■ EXERCISE REQUIREMENTS
Count the lines in the material below that contain the string "Displayed". Case matters. Reply with the number alone.

== DATA

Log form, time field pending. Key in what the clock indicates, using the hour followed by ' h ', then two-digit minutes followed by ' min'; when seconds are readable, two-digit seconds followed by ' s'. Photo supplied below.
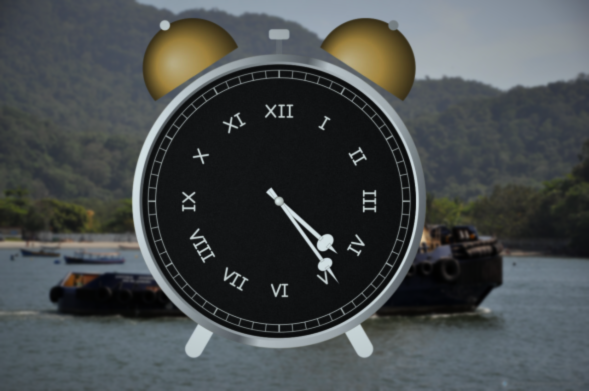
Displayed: 4 h 24 min
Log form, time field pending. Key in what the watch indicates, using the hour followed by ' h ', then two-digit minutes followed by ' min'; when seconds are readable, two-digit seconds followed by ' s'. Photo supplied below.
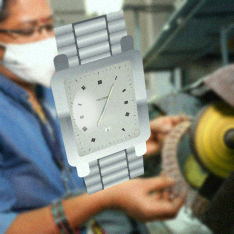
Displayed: 7 h 05 min
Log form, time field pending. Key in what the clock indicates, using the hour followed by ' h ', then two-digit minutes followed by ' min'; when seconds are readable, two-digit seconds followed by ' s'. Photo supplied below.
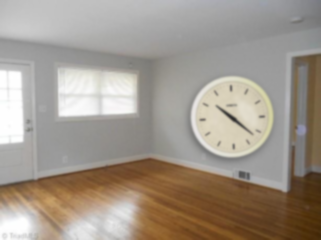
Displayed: 10 h 22 min
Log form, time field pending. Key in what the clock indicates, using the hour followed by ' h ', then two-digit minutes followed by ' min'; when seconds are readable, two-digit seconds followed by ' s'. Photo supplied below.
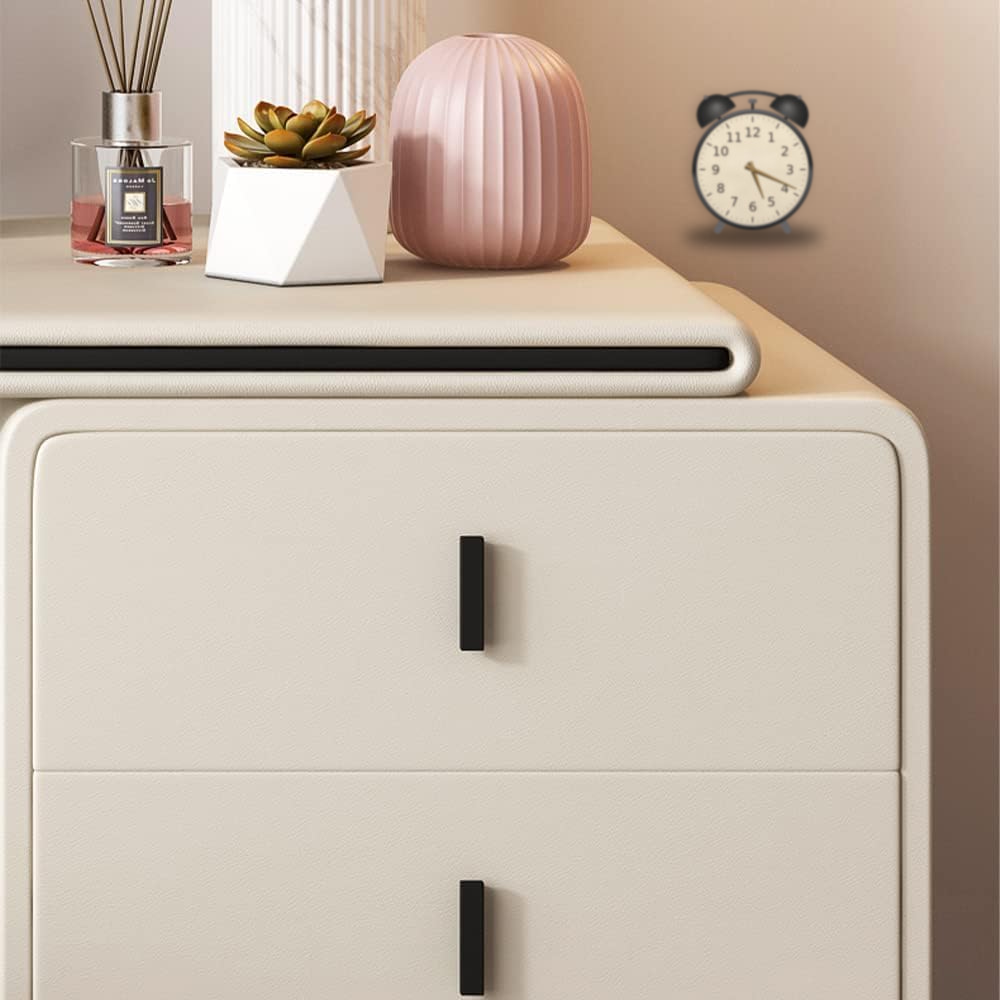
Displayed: 5 h 19 min
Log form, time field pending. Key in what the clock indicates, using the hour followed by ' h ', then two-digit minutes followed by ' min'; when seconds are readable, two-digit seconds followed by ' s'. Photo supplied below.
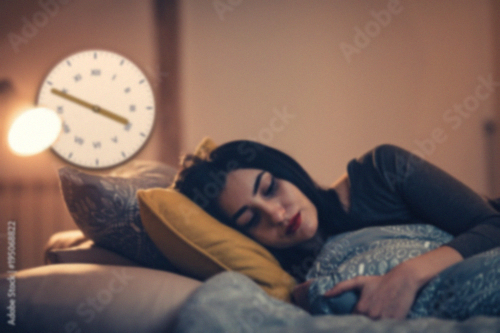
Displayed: 3 h 49 min
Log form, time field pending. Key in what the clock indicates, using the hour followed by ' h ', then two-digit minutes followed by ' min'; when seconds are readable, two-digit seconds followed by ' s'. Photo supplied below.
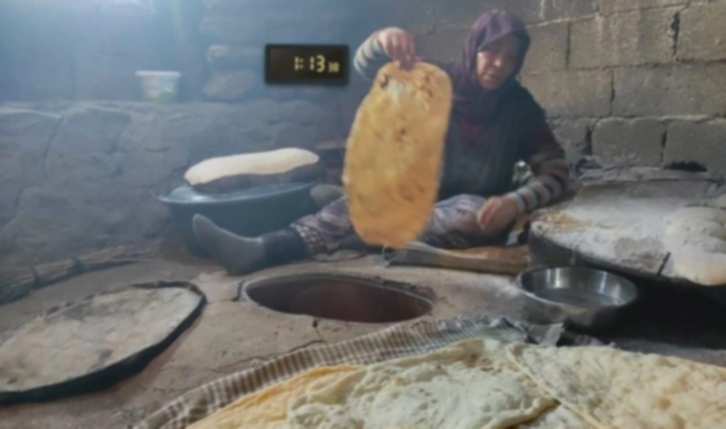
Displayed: 1 h 13 min
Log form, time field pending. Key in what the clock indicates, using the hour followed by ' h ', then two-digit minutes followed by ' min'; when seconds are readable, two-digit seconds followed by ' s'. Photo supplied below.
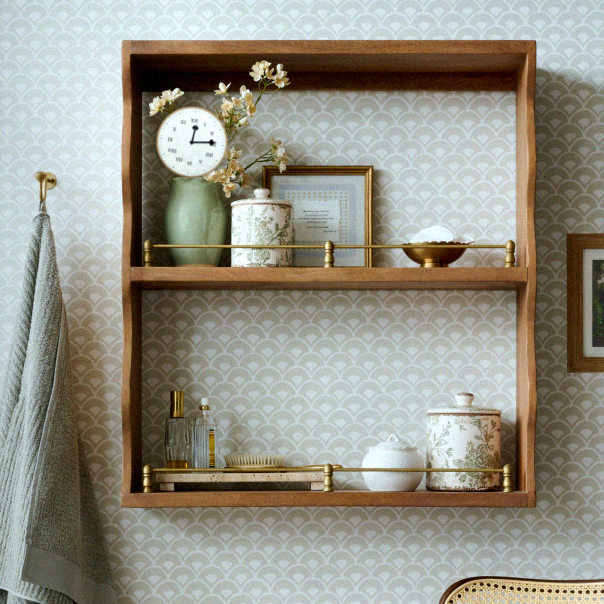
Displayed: 12 h 14 min
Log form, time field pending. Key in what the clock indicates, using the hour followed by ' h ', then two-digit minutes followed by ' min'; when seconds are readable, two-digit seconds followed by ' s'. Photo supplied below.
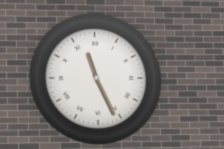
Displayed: 11 h 26 min
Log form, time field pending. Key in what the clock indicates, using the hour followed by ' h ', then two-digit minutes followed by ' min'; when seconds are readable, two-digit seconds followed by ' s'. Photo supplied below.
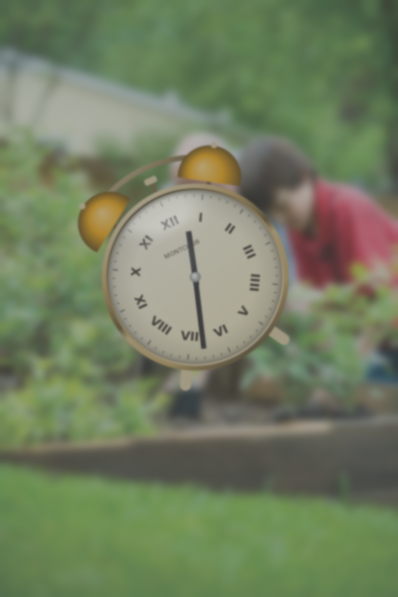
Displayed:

====

■ OUTPUT OF THE TASK
9